Every morning, we compile the links of the day and dump them here… highlighting the big story line. Because there’s nothing quite as satisfying as a good morning dump.
Over the first two games of the series, we have seen Brad Stevens put his faith in 22-year-old Rob Williams III. And it has paid off. Williams in his sparkplug backup role has proven that he can do more than just dunk. He has begun to get a feel for the rhythm of playoff basketball.
That’s an allowance that especially has to be made for the young Williams, who nevertheless has shown great growth since games started in the Orlando bubble. “There’s enough time in between games to work on things,” said Stevens. “I joked about our practice time yesterday, but he spent about 25 minutes after working on the things he needs to be ready for the day. Things will always present themselves – doesn’t mean you’re going to play a perfect game. I think he’s done a lot of good things since he’s been in the bubble.”
The Timelord has been able to up his game by positioning himself better on the defensive end, and knowing his role and executing on the offensive end. Not only that, but he has provided meaningful minutes when the Celtics have been down, especially in the first quarter of Game 2.
Robert Williams checked into Game 2 between the Boston Celtics and Toronto Raptors with 6:25 left in the first quarter and Boston down 15-9. Boston’s had already given up easy transition baskets without much effort to stop the ball, Daniel Theis had already lost Marc Gasol on the slowest backdoor cut of all time, and the defensive rotations weren’t exactly crisp. It’s impossible to quantify the butterfly effect in sports. Robert Williams may exist in multiple dimensions, but the rest of us do not. We only saw Williams come in with the Celtics down six and then start the second quarter tied after he hit all five of his shots.
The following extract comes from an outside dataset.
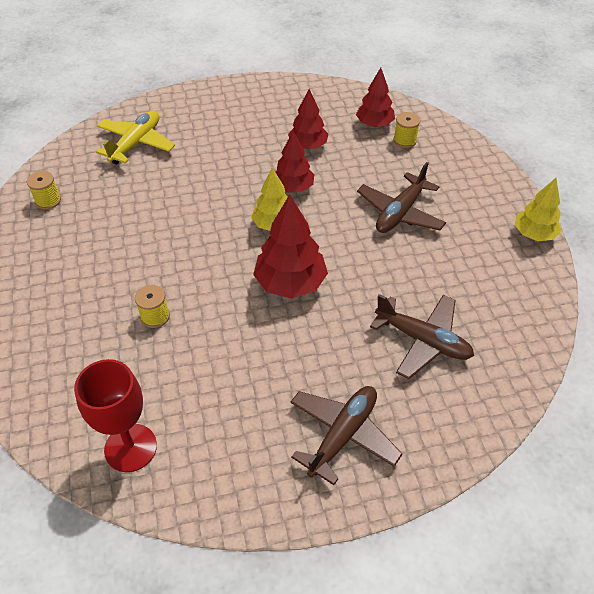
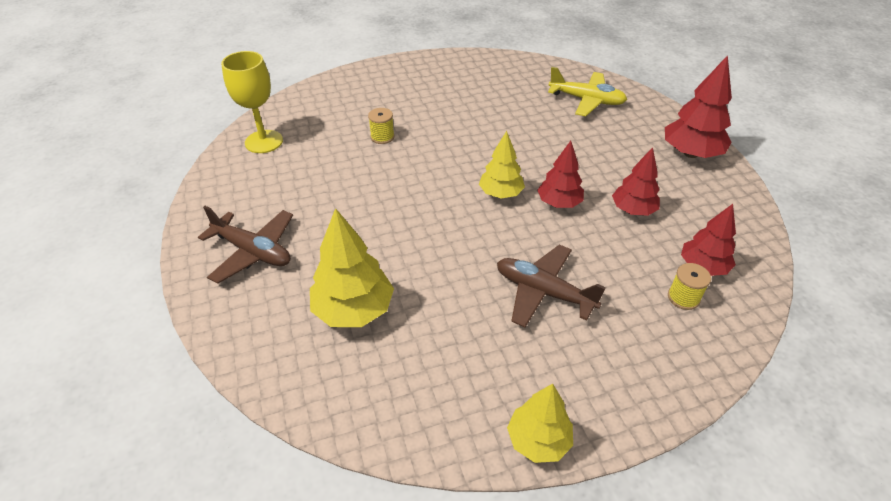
camera: 85 degrees right, 5 degrees down
(48, 200) = (499, 70): yellow spool -> none
(130, 448) = (264, 142): red goblet -> yellow goblet
(290, 283) = (424, 209): red tree -> red tree (690, 153)
(423, 340) = (354, 310): brown plane -> yellow tree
Marcus Smart has deservingly received high praise due to his phenomenal performance in the fourth quarter, but Williams’ impact has certainly turned some heads. He provides a mismatch in the second unit that the Raptors have not seemed to have an answer for, and by scoring double figures in each of the first two games of this series, he is now viewed as a legitimate threat.
Having the uber-athletic Williams matched up with the slower-footed Gasol might be a big enough caution flag for Toronto head coach Nick Nurse to bypass making that change and look to make another adjustment elsewhere.
It is great to see a young player like Williams grow and play meaningful minutes in the playoffs. While there is still much to learn, Rob has taken a big step and has established himself as a legitimate rotational player for the Celtics in this series. I fully expect Brad to continue to utilize the Timelord, as the Celtics try to take a commanding 3-0 lead tonight.
On Page 2… The Celtics defense has been crucial
“I think they’re just up on us,” Lowry said. “They’re doing a good job of being up on the pick-and-rolls. I had a bunch of open looks but I just missed them. The shots are there, we’ve just got to make them. The Celtics are playing extremely well. We’ve just got to find a way to get ourselves going. No excuses, we just have to play better, honestly.”
The Celtics have done a great job of frustrating the Raptors this series, especially with their defense. They have held Toronto to under 100 points in back-to-back games, have the Raptors shooting less than 27% from 3 for the series, and are making plays when they matter most. Most importantly, they are getting under the skin of Nick Nurse’s best players. Siakam was held to 13 points on 5-16 shooting in Game 1. After pouring out 11 points in the first quarter of Game 2, the Celtics didn’t allow another point from VanVleet. It is this type of effort that Boston needs to continue if they want to continue to be effective against the defending champs and continue their surge towards Banner 18.